It all begins with God — what we think about God shapes what we think about ourselves and those around us and our world. It begins with God. What is our “narrative” of God?
James Bryan Smith, in The Good and Beautiful God: Falling in Love With the God Jesus Knows (The Apprentice Series) is asking us to think about our narratives and the need to reshape our narratives with the narrative of Jesus.
One of those narratives is “God is holy.”
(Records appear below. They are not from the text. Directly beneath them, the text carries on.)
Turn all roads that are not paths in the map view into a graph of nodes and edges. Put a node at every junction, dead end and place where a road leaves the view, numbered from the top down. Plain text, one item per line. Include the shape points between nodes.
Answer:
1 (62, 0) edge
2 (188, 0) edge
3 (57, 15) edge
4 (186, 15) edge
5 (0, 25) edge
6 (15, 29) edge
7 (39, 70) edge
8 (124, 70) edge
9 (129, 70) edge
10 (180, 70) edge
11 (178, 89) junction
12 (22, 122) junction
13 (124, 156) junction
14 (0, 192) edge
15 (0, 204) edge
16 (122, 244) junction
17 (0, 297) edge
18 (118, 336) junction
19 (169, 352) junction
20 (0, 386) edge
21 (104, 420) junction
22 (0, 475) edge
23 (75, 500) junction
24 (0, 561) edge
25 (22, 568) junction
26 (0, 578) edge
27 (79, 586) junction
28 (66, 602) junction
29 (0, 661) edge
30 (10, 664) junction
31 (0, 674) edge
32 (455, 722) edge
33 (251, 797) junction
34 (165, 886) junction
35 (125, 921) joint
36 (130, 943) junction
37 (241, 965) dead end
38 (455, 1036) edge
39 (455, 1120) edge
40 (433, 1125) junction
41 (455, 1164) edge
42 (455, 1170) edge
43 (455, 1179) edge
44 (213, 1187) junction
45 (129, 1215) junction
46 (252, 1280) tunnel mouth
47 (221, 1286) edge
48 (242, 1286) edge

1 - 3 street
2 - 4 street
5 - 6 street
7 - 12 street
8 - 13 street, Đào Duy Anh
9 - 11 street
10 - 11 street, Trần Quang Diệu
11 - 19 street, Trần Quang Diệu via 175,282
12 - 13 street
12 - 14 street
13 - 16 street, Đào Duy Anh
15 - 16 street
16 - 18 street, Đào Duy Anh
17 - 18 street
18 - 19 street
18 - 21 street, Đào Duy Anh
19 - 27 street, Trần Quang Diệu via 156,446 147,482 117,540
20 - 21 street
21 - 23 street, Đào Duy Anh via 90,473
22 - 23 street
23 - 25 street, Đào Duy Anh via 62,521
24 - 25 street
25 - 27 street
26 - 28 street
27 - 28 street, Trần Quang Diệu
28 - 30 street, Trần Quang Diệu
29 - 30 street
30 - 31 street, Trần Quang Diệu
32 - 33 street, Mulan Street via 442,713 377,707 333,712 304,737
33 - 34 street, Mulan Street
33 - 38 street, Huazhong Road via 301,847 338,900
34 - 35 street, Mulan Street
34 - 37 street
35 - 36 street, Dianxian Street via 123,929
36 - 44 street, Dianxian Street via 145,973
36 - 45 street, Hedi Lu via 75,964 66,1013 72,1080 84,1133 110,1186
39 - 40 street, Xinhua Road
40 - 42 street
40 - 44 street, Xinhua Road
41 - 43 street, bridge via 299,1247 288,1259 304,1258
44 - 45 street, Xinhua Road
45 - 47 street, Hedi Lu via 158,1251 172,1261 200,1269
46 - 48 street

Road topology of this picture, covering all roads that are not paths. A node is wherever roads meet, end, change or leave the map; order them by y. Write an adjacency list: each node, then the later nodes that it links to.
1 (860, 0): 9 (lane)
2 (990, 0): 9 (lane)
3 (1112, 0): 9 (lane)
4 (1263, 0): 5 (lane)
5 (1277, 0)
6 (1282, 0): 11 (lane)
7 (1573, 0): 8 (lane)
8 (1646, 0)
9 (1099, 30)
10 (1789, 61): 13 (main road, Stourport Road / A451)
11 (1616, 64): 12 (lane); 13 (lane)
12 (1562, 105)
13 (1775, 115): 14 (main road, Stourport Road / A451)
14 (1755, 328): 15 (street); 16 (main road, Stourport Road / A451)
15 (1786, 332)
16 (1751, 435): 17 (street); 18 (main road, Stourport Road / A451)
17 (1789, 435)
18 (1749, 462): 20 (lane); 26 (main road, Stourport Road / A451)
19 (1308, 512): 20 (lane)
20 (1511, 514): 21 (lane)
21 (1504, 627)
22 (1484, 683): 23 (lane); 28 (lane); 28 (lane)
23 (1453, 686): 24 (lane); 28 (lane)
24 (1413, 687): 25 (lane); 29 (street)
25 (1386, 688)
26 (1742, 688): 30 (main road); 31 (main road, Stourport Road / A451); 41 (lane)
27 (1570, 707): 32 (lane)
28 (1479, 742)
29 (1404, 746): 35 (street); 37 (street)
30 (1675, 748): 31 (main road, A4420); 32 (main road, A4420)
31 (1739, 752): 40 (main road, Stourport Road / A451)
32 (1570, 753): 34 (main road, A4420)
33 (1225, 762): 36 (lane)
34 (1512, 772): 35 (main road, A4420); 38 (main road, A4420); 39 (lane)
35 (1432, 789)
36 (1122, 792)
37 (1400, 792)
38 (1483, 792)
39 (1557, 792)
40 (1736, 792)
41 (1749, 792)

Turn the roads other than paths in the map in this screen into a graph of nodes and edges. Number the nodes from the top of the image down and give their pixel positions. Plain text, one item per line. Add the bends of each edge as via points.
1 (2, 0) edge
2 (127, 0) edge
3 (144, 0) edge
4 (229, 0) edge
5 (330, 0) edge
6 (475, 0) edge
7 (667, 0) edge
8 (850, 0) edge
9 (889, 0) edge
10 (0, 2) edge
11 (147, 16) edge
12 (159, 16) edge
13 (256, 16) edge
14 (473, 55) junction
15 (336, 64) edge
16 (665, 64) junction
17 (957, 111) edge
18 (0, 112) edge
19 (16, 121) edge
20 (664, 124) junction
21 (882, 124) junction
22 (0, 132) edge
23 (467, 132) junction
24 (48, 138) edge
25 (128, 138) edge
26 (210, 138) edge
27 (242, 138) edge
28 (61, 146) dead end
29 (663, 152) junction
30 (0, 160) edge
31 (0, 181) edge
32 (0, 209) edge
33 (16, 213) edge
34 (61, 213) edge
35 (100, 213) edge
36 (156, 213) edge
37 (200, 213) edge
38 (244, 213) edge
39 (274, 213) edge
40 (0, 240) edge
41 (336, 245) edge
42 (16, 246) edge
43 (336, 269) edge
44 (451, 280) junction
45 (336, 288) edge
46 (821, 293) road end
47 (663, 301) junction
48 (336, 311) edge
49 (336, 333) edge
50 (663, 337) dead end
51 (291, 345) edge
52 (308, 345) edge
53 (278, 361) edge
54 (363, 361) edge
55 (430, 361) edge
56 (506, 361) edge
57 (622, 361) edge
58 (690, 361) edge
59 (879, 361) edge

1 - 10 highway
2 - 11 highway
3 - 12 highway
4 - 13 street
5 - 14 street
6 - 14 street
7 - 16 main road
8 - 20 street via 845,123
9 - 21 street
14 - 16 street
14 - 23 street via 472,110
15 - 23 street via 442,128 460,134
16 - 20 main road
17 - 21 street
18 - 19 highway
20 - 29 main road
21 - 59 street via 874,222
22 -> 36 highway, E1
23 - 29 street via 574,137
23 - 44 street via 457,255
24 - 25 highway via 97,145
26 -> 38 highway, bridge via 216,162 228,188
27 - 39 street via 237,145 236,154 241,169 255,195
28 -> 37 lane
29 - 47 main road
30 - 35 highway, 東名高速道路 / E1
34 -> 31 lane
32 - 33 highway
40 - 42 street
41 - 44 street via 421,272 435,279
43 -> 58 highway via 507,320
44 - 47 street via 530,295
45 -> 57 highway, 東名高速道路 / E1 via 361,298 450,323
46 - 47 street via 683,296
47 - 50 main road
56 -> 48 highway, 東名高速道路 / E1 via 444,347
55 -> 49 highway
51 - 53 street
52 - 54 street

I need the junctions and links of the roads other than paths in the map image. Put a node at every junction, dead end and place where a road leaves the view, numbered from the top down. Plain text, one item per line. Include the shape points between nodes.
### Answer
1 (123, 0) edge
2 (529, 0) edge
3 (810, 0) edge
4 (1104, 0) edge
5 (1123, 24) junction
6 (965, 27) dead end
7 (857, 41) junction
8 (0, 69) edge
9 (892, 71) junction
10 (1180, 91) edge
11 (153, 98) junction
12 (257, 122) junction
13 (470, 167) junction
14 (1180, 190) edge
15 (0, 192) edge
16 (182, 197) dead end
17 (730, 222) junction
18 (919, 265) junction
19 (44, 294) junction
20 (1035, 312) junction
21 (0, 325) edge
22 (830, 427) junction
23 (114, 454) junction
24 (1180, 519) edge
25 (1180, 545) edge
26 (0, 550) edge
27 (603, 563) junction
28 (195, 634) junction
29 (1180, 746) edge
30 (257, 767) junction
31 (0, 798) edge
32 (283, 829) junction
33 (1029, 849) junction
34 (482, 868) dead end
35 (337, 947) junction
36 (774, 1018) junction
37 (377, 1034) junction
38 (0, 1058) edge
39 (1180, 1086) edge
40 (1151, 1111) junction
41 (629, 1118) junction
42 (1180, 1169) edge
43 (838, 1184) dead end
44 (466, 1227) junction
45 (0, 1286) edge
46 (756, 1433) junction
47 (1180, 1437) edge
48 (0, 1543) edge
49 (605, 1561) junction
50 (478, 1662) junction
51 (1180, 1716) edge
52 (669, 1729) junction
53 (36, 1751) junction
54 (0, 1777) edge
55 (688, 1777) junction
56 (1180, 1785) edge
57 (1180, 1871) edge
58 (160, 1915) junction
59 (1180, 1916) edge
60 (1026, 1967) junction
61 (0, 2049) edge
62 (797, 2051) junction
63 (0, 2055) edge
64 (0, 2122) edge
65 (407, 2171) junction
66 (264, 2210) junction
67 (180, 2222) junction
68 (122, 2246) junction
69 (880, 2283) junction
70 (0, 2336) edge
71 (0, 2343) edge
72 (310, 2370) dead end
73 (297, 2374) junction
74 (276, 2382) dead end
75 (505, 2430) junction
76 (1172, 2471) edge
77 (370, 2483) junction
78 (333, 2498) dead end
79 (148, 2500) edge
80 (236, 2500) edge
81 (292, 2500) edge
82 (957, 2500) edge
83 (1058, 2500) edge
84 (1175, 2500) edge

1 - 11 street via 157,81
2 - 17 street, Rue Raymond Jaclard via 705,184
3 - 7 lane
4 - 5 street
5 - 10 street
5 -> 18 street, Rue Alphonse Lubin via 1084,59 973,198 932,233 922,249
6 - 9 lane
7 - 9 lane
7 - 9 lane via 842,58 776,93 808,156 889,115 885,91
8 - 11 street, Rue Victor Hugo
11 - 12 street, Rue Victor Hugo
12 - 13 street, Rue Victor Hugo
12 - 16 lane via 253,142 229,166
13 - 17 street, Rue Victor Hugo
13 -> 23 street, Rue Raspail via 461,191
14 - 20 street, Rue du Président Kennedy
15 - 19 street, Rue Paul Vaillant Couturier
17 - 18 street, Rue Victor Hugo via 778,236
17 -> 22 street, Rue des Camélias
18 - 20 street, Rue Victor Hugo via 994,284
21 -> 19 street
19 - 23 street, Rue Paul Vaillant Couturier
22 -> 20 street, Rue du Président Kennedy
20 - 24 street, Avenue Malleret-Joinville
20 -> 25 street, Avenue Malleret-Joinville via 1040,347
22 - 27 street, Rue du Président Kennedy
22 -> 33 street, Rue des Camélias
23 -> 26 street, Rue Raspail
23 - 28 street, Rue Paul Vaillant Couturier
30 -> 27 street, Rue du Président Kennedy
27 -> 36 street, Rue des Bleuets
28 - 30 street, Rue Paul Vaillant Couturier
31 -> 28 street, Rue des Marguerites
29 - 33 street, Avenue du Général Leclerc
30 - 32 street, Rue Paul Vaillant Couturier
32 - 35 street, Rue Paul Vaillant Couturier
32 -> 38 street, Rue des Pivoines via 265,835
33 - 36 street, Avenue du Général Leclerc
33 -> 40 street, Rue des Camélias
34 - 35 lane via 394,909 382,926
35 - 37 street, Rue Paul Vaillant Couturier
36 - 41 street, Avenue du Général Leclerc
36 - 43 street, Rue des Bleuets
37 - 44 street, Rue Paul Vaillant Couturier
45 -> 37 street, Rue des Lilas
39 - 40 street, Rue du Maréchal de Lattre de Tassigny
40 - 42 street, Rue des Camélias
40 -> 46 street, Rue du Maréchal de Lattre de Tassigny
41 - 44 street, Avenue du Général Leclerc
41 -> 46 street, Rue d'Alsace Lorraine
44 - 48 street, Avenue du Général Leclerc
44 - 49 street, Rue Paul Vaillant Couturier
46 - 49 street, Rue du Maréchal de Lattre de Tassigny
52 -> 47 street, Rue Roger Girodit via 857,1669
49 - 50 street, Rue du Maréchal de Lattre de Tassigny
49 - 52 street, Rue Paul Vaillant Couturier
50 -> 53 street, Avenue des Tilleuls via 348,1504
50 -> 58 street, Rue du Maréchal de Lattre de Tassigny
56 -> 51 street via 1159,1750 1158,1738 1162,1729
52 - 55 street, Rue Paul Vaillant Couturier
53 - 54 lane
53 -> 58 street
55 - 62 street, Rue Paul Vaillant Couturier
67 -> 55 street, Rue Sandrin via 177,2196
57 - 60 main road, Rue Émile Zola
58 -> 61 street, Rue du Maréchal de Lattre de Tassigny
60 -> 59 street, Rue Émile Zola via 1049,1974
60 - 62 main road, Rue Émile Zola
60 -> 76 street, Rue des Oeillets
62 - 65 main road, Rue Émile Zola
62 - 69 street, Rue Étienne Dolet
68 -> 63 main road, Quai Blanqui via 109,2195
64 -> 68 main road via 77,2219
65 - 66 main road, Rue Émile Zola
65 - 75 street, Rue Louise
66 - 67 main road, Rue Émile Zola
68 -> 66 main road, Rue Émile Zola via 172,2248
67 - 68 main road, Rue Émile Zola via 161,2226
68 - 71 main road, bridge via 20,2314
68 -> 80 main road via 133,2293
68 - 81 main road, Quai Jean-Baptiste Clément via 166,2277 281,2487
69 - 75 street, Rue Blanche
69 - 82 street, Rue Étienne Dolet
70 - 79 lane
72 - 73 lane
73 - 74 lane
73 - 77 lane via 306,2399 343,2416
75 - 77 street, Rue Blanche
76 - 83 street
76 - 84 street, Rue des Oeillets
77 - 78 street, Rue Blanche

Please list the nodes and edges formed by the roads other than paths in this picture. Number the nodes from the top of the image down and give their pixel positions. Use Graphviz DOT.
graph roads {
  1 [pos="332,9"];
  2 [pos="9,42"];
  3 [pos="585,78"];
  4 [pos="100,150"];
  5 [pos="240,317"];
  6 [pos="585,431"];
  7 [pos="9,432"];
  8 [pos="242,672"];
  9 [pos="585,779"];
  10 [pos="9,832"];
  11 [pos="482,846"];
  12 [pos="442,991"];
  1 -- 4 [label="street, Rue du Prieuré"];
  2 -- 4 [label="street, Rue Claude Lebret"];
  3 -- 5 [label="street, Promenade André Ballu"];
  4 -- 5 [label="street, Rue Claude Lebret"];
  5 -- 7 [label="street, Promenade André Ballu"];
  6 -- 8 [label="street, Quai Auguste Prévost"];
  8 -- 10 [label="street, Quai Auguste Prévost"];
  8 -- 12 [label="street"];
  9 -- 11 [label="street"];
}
Declaring God’s love can be overdone, Smith states. God’s love doesn’t mean God permits sin. God, he says, “is a consuming fire” (Heb 12:29). Two dominant narratives are wrong:
God is wrathful and God does not care about sin. This angry-distant God narrative isn’t what Jesus teaches. H. Richard Niebuhr put the problem this way: “a God without wrath brought men without sin into a kingdom without judgment through the ministrations of a Christ without a Cross” (116).
What has helped you get over the God-loves-me and winks-at-sin narrative about God and reality? What helps you keep God’s love and holiness in balance?
The teddy-bear God won’t do. God’s wrath, Smith argues, “is a beautiful part of the majesty and love of God” (117).
Wrath, for Jesus, is God’s right action. John 5:28; Matt 12:36-37; 16:27; Luke 21:23; John 3:36.
People, like Thomas Jefferson, like to clip out the parts of the Bible they don’t like. Smith says many clip out the wrath stuff. God’s love does not wax and wane like our emotions; God’s love is to will the good of humans. Wrath is not rage. Wrath is not passion but pathos, a determined decision of God that is rational. Wrath expresses God’s commitment to love, peace and justice. It is God’s verdict on evil.
Holiness is God’s essence. Love loves unto purity is the idea of holiness. Nor do we want an unholy, unwrathful God. Moral indifference will not do. This means, Smith states, that hell is necessary.
He finishes this with a soul training exercise on the need for margin in life.